I am running a Ruby on Rails app on a virtual Linux server that is capped at 1GB RAM. Currently, I am constantly hitting the limit and would like to optimize memory utilization. One option I am looking at is reducing the number of unicorn workers.
So what is the best way to determine the number of unicorn workers to use?
The current setting is 10 workers, but the maximum number of requests per second I have seen on Google Analytics Real-Time is 3 (only scored once at a peak time; in 99% of the time not going above 1 request per second).
So is it a save assumption that I can - for now - go with 4 workers, leaving room for unexpected amounts of requests? What are the metrics I should have a look at for determining the number of workers and what are the tools I can use for that on my Ubuntu machine?
The amount of workers you should use depends greatly on what your app itself is doing and how ofter it is doing those things. There really isn't a perfect ratio formula for it unfortunatly that will work in every single test case. This becomes even more true when you take into account the fact that you have a finite amount of RAM that you have to keep your server on.
Many will suggest that CPU Core Count + 1 but that isn't correct either. You will have to do test cases with different amounts of workers present and see how things go. Be sure to check the logs regularly.
In our team we use a program called Nagios: http://www.nagios.org
It works well and can check your server for many different things that can be happening and even alert you to them. This can help you a lot when trying to find the perfect balance.

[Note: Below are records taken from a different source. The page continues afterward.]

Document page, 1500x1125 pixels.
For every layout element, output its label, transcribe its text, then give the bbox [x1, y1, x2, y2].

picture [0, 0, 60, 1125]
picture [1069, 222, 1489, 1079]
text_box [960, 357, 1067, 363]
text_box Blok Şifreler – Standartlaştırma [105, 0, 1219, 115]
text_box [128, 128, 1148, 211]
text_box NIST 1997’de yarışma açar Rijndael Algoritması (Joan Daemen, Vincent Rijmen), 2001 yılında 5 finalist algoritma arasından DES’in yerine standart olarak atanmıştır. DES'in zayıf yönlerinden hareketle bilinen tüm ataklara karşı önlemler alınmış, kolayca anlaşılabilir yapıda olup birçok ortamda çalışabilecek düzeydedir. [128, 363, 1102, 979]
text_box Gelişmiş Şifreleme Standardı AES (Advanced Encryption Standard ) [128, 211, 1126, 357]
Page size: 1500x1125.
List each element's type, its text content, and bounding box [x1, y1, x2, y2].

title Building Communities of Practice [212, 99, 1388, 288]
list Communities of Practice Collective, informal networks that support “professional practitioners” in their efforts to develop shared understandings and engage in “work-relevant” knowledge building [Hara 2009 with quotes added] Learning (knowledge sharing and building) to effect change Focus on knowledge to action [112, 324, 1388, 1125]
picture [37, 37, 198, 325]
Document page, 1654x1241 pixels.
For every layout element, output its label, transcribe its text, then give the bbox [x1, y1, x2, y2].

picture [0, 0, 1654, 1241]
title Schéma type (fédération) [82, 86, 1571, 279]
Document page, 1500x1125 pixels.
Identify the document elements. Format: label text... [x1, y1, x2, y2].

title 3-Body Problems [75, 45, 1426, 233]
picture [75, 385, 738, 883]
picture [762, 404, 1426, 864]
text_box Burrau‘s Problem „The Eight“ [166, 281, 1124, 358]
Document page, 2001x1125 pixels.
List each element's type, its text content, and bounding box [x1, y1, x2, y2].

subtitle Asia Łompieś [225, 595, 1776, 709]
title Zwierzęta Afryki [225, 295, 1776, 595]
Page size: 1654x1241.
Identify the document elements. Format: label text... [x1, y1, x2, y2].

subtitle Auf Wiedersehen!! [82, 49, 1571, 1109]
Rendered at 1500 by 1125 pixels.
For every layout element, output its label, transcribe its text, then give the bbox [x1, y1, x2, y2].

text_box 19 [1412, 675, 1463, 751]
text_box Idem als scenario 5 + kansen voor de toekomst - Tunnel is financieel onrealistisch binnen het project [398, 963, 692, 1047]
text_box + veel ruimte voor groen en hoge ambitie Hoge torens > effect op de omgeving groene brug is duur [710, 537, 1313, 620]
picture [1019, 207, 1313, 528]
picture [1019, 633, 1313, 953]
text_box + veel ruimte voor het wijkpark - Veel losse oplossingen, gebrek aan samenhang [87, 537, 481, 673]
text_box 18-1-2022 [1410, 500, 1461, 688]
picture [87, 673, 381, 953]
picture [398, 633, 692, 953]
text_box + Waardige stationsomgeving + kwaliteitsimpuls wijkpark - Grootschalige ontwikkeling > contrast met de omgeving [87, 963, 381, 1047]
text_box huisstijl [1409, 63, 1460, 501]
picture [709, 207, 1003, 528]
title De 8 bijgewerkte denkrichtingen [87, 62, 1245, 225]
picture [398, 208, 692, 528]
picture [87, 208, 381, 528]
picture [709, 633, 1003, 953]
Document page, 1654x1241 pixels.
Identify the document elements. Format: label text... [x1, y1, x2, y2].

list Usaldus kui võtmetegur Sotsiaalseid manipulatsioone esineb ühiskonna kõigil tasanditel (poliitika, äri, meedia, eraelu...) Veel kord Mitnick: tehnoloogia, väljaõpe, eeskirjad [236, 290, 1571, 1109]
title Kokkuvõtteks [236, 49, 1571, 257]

Also, sometimes there are things that your server is doing besides just simply running your rails instances, it might be running scripts or processing information that isn't necessary. Make sure that your server isn't doing things it doesn't need to be doing, that way you save an many cpu cycles and RAM as possible.
Also, make sure that you are implementing this feature that Unicorn has, we do in our projects and it is invaluable:
Memory Growth When a worker is using too much memory, god or monit can send it a QUIT signal. This tells the worker to die after finishing the current request. As soon as the worker dies, the master forks a new one which is instantly able to serve requests. In this way we don’t have to kill your connection mid-request or take a startup penalty. -- Taken from: https://github.com/blog/517-unicorn
I also found this similar question that could give you some insight:
https://serverfault.com/q/369811/110682
I hope that helps.